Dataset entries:
________

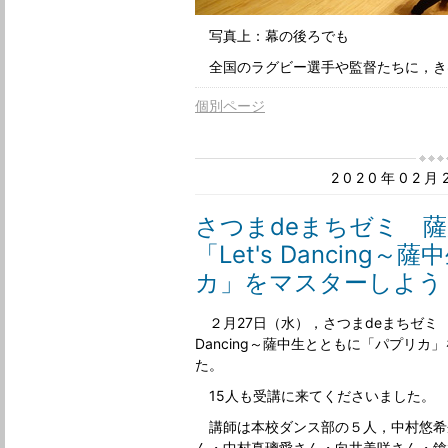
写真上：幕の後ろでも
全国のラグビー選手や監督たちに，き
個別ページ
2020年02
さつまdeまちゼミ 
「Let's Dancin
カ」をマスターしよう
２月27日（水），さつまdeまちゼミ 薩
Dancing～薩中生とともに「パプリ
た。
15人も受講に来てくださいました。
講師は本校ダンス部の５人，中村悠希
ん・中村真璃愛さん・向井美咲さん・鎗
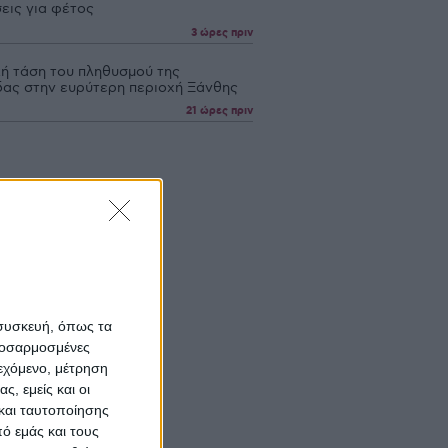
εις για φέτος
3 ώρες πριν
κή τάση του πληθυσμού της
δας στην ευρύτερη περιοχή Ξάνθης
21 ώρες πριν
 συσκευή, όπως τα
προσαρμοσμένες
ιεχόμενο, μέτρηση
ς, εμείς και οι
και ταυτοποίησης
ό εμάς και τους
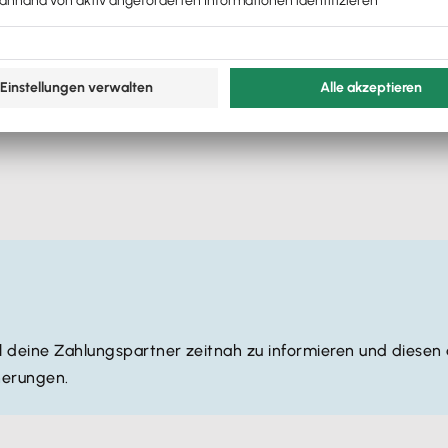
gende Transaktionen und Berechtigungen neu einrichten:
ll deine Zahlungspartner zeitnah zu informieren und diesen
herungen.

________

## [WHAT IS BEING ASKED]
Would you set down each line of the data exactly, with no images included?

## [EXERCISE RESPONSE]
写真上：幕の後ろでも
全国のラグビー選手や監督たちに，き
個別ページ
2020年02
さつまdeまちゼミ 
「Let's Dancin
カ」をマスターしよう
２月27日（水），さつまdeまちゼミ 薩
Dancing～薩中生とともに「パプリ
た。
15人も受講に来てくださいました。
講師は本校ダンス部の５人，中村悠希
ん・中村真璃愛さん・向井美咲さん・鎗
εις για φέτος
3 ώρες πριν
κή τάση του πληθυσμού της
δας στην ευρύτερη περιοχή Ξάνθης
21 ώρες πριν
 συσκευή, όπως τα
προσαρμοσμένες
ιεχόμενο, μέτρηση
ς, εμείς και οι
και ταυτοποίησης
ό εμάς και τους
gende Transaktionen und Berechtigungen neu einrichten:
ll deine Zahlungspartner zeitnah zu informieren und diesen
herungen.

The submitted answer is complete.